Saturday, January 5, 2019

How Marijuana Affects You: Part 1

From WebMD.. 
How Does Marijuana Affect You?  

IN THIS ARTICLE

Medical marijuana is now legal in a majority of states. A small but growing number of states and cities have legalized recreational pot as well. Marijuana still is the most commonly used illegal drug in the U.S. 

Marijuana has some well-proven benefits, including relief for long-term pain. But smoking marijuana can have some bad effects on your health, including making breathing problems worse.

The federal ban on marijuana makes it hard to study its effects on humans. For example, very little research exists on edible marijuana.
Key Chemicals

Marijuana comes from the dried flowers of cannabis plants.It has more than 500 chemicals. Cannabis can have a psychoactive -- or mind-altering -- effect on you.

THC:
This is the main psychoactive agent in marijuana. Its full name is delta 9-tetrahydrocannabinol. When you smoke cannabis, THC goes from your lungs into your bloodstream and then into your brain. It stimulates the part of your brain that responds to sources of pleasure, like food and sex.

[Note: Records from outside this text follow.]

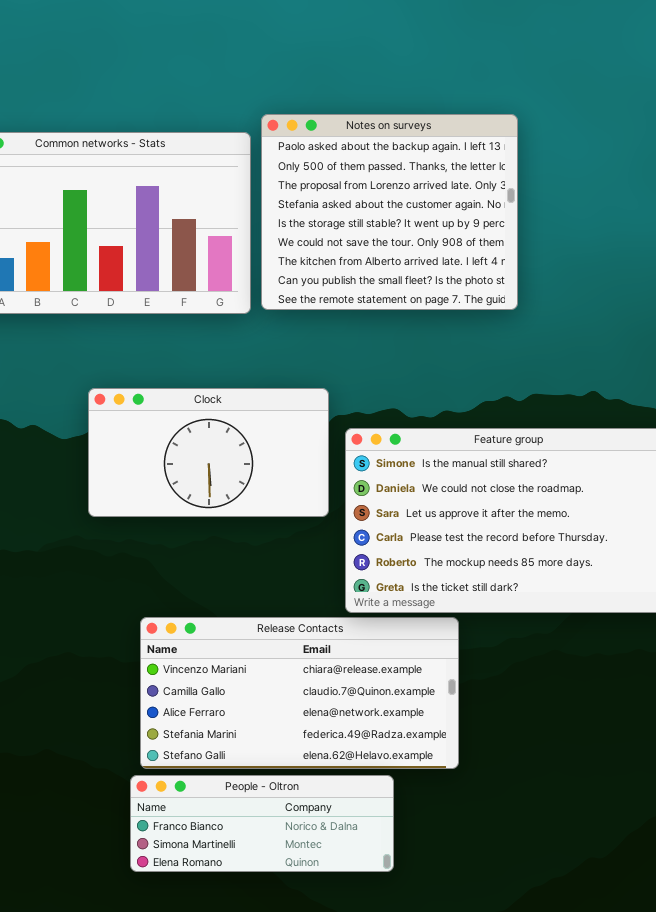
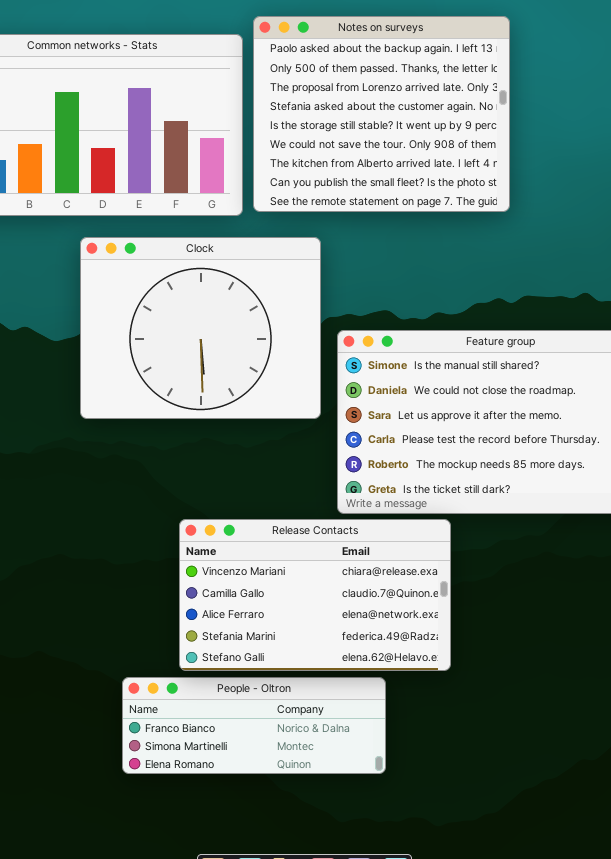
Clock: [88,388,329,517] -> [80,237,321,419], resized
Release Contacts: [140,617,459,769] -> [179,519,451,671], resized

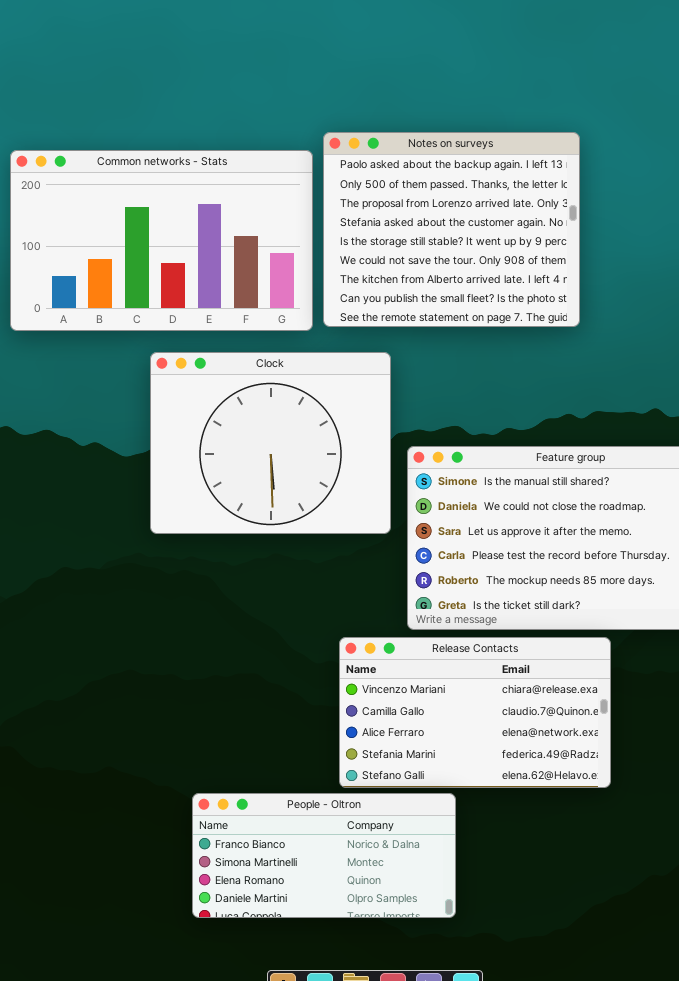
Release Contacts: [179,519,451,671] -> [339,637,611,788], moved
People - Oltron: [122,677,386,774] -> [192,793,456,918], resized

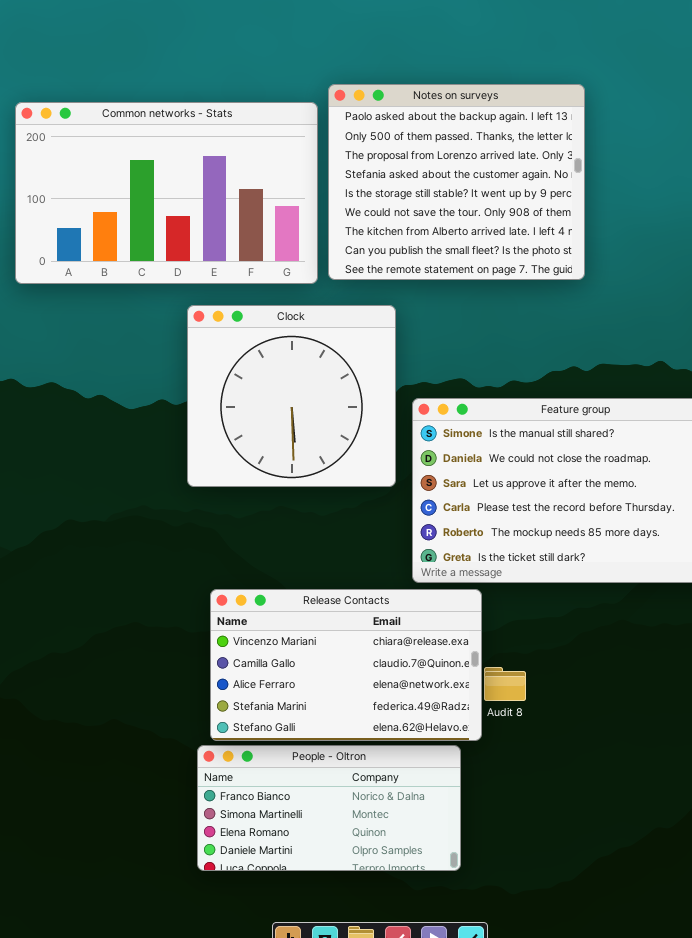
Clock: [150,352,391,534] -> [187,305,396,487], resized
Release Contacts: [339,637,611,788] -> [210,589,482,741], moved

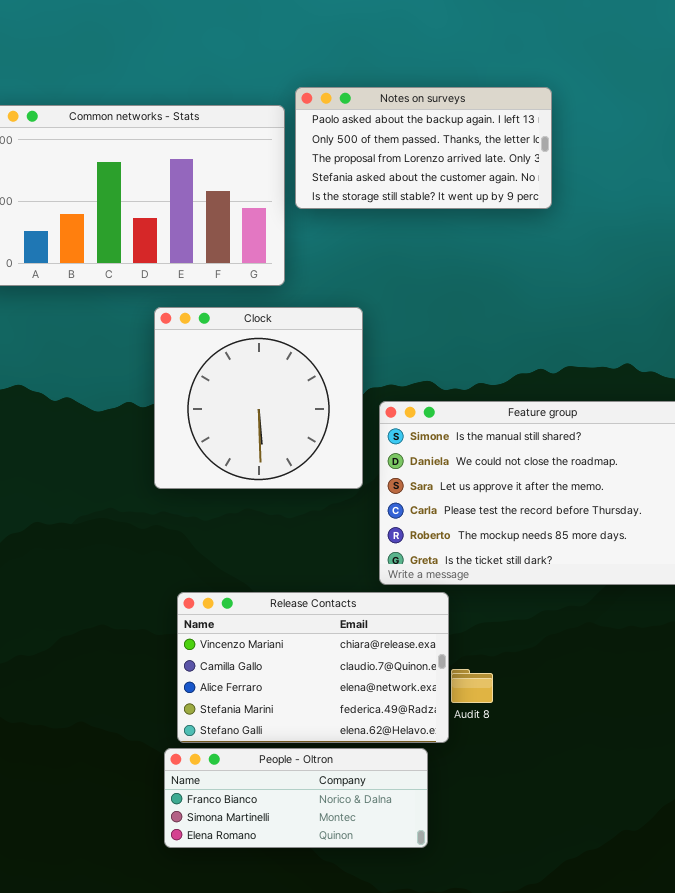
Notes on surveys: [328,84,585,280] -> [295,87,552,209], resized
People - Oltron: [197,745,461,871] -> [164,748,428,848], resized

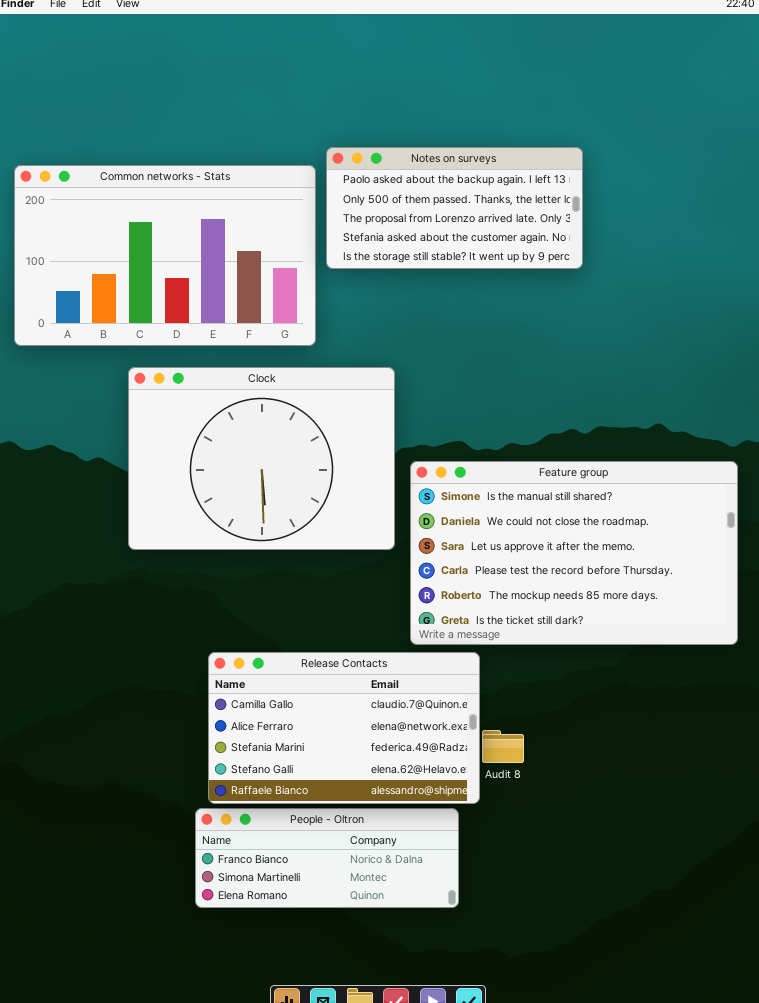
Clock: [154,307,363,489] -> [128,367,395,550], resized
Release Contacts: [177,592,449,743] -> [208,652,480,804], scrolled down 1 row

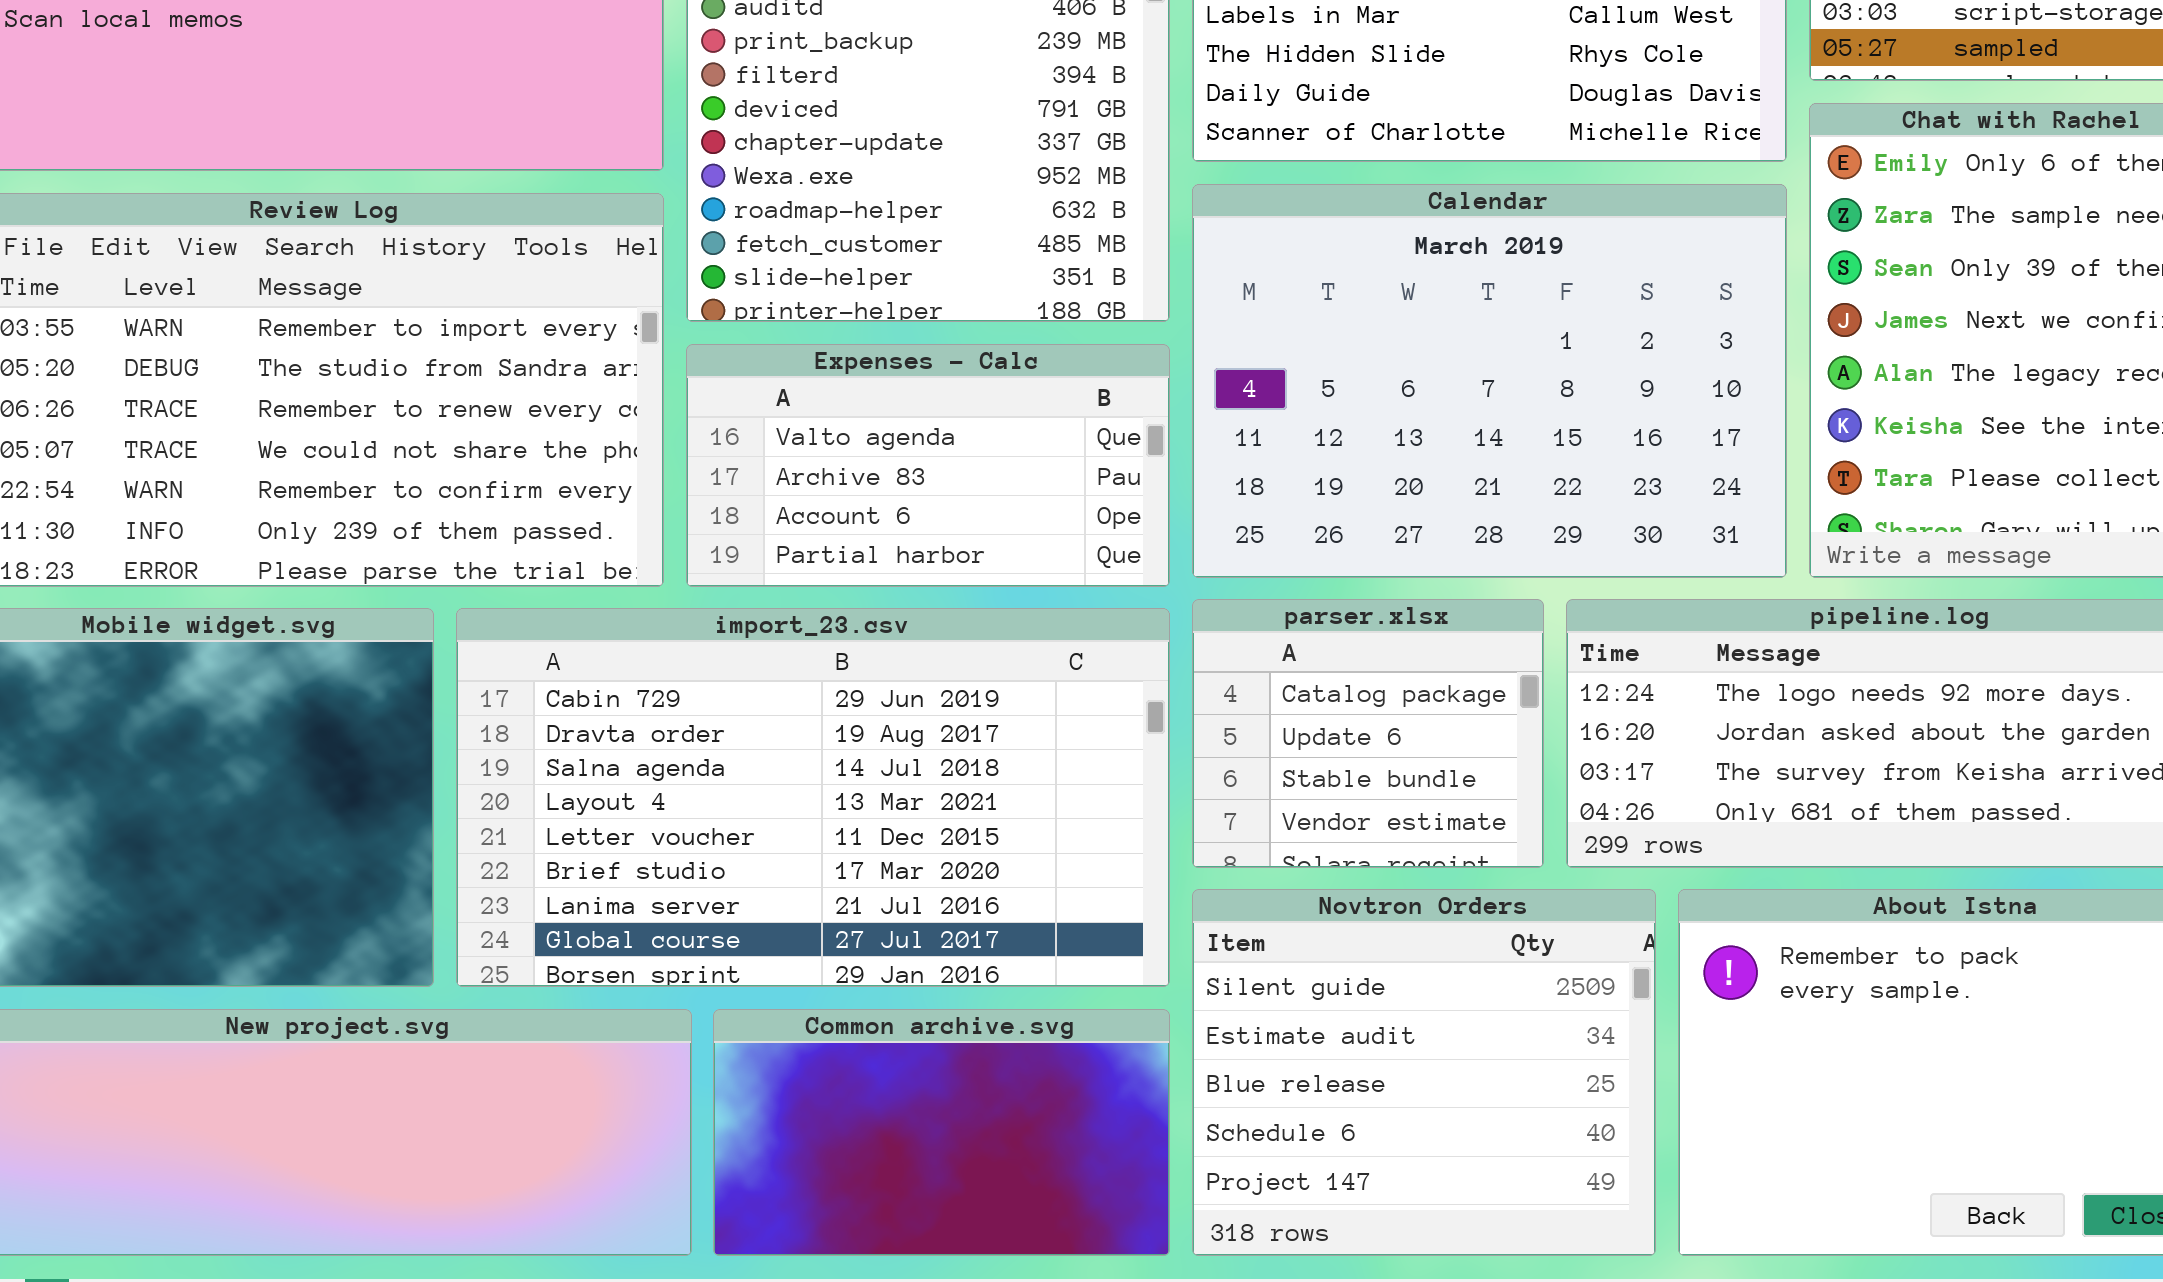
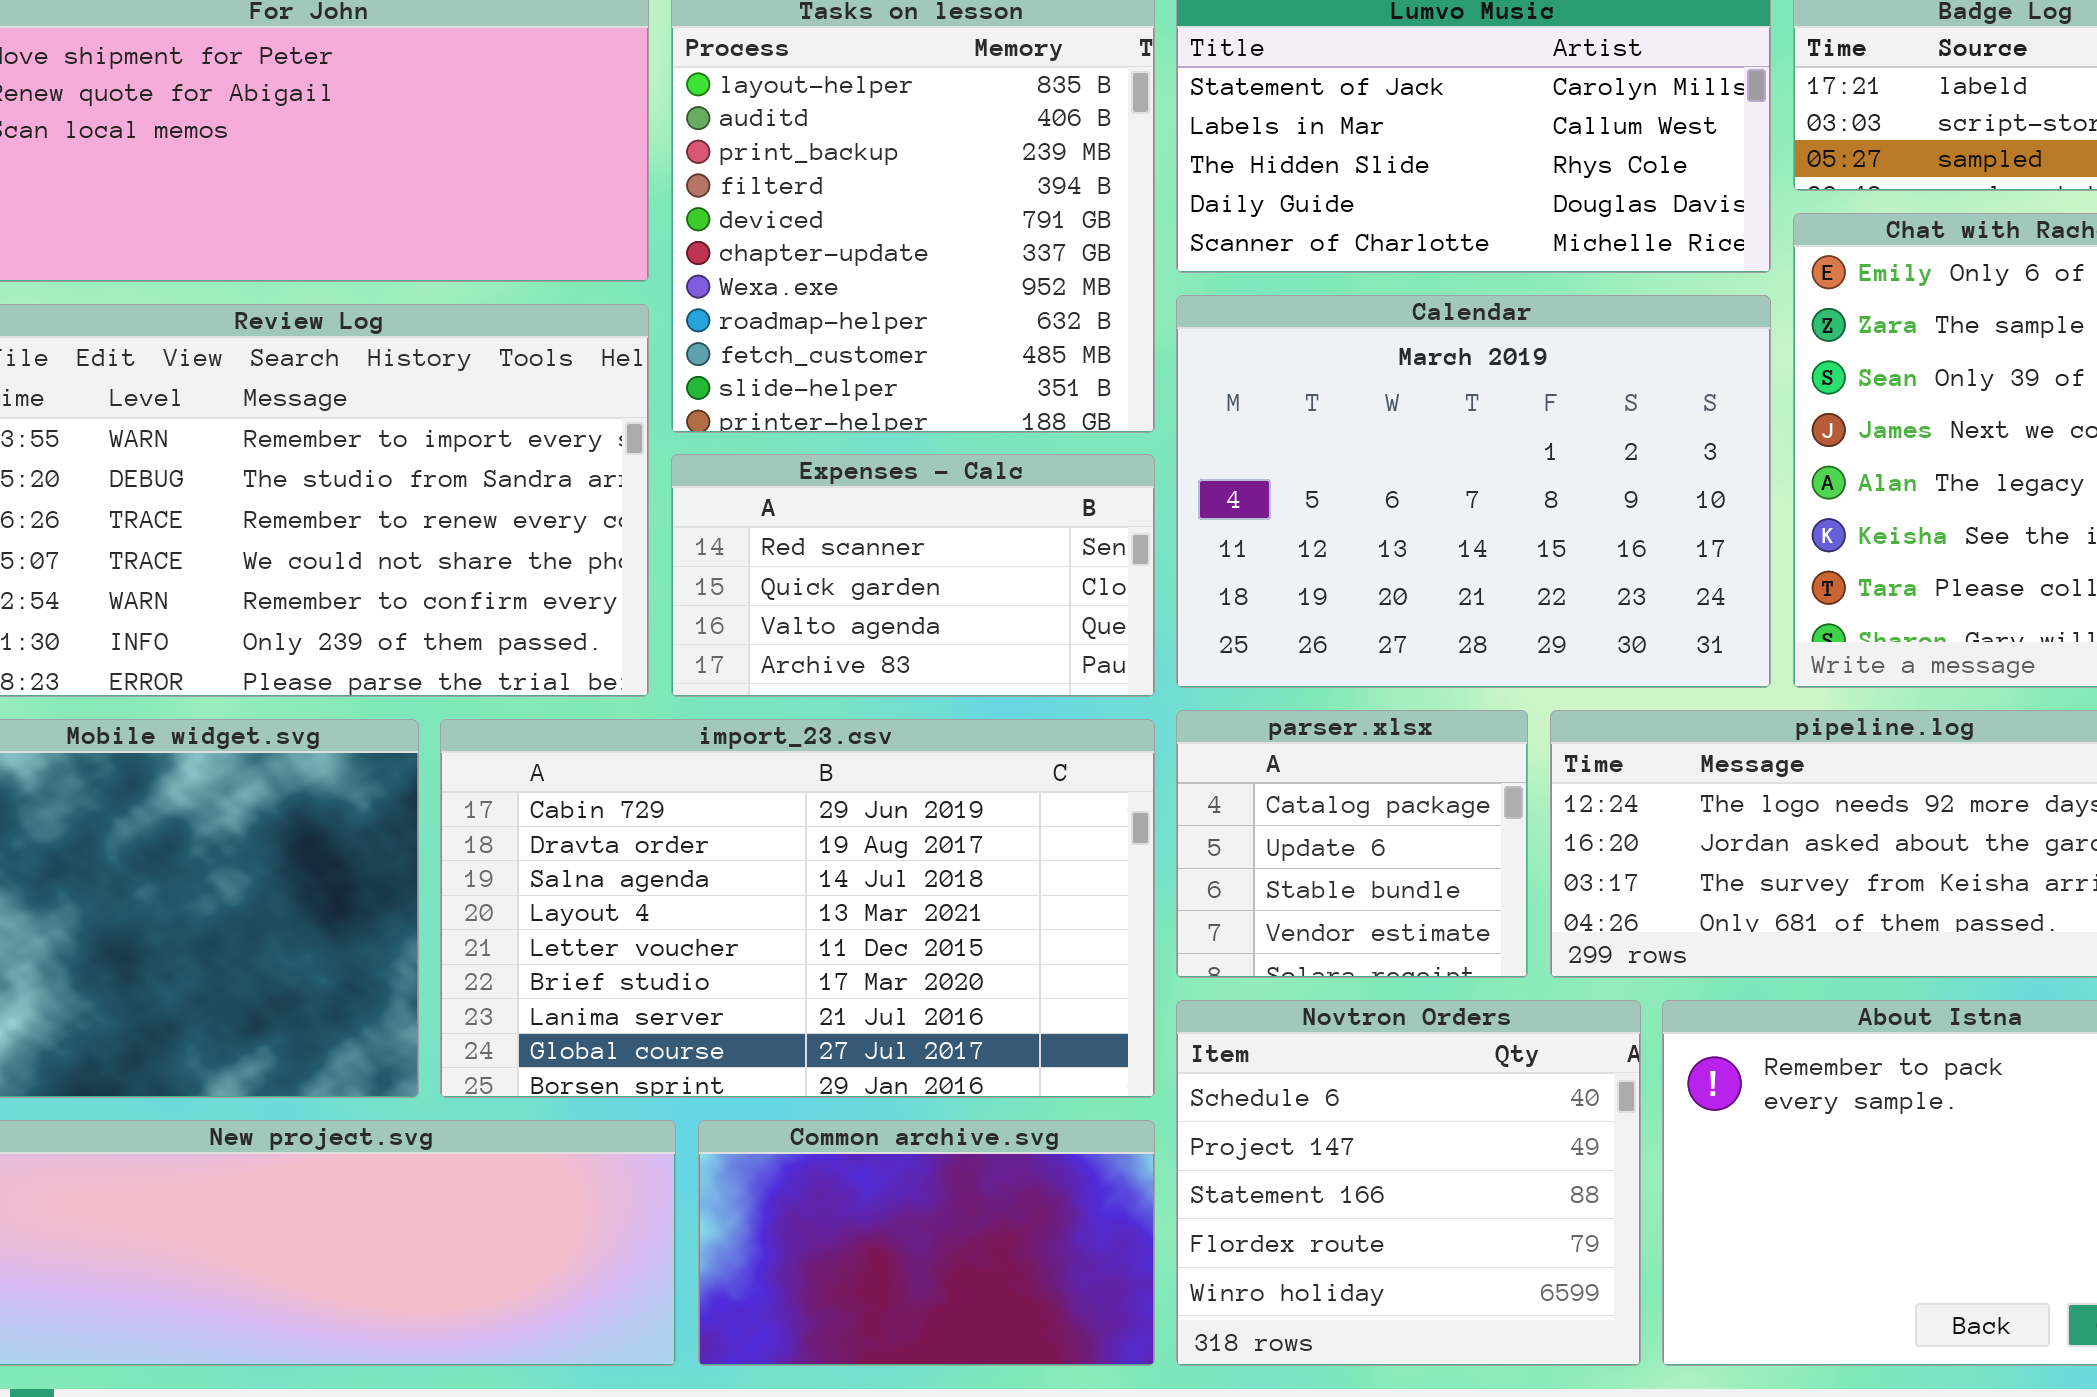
Expenses - Calc: [686,344,1170,587] -> [671,454,1155,697], scrolled up 2 rows
Novtron Orders: [1192,889,1656,1256] -> [1176,1000,1641,1366], scrolled down 3 rows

That lets loose a chemical called dopamine, which causes the high.

THC’s effects can vary depending on who you are, the potency of the strain, whether you smoke it or eat it, and other things. It can:
Give you a relaxed sense of well-being
Heighten your senses, like make colors seem brighter
Change your sense of time
Make you anxious, afraid, or panicked
Make you hallucinate

CBD.
Also called cannabidiol, this is another well-studied compound. It doesn’t make you high. Instead, it can counteract the effects from THC and bring you down from any paranoia or anxiety. It also has been found to have beneficial uses in treatment the side effects of chemotherapy and treating epilepsy.

Ways to Use It

You can get cannabis into your body in two main ways: smoking and eating.

Smoking. This, along with inhaling (vaping), is the fastest way for marijuana to work. Your bloodstream carries the THC to your brain so quickly that you may start to feel high within seconds or minutes. The amount of THC in your blood typically peaks in about 30 minutes, then tapers off in 1-4 hours.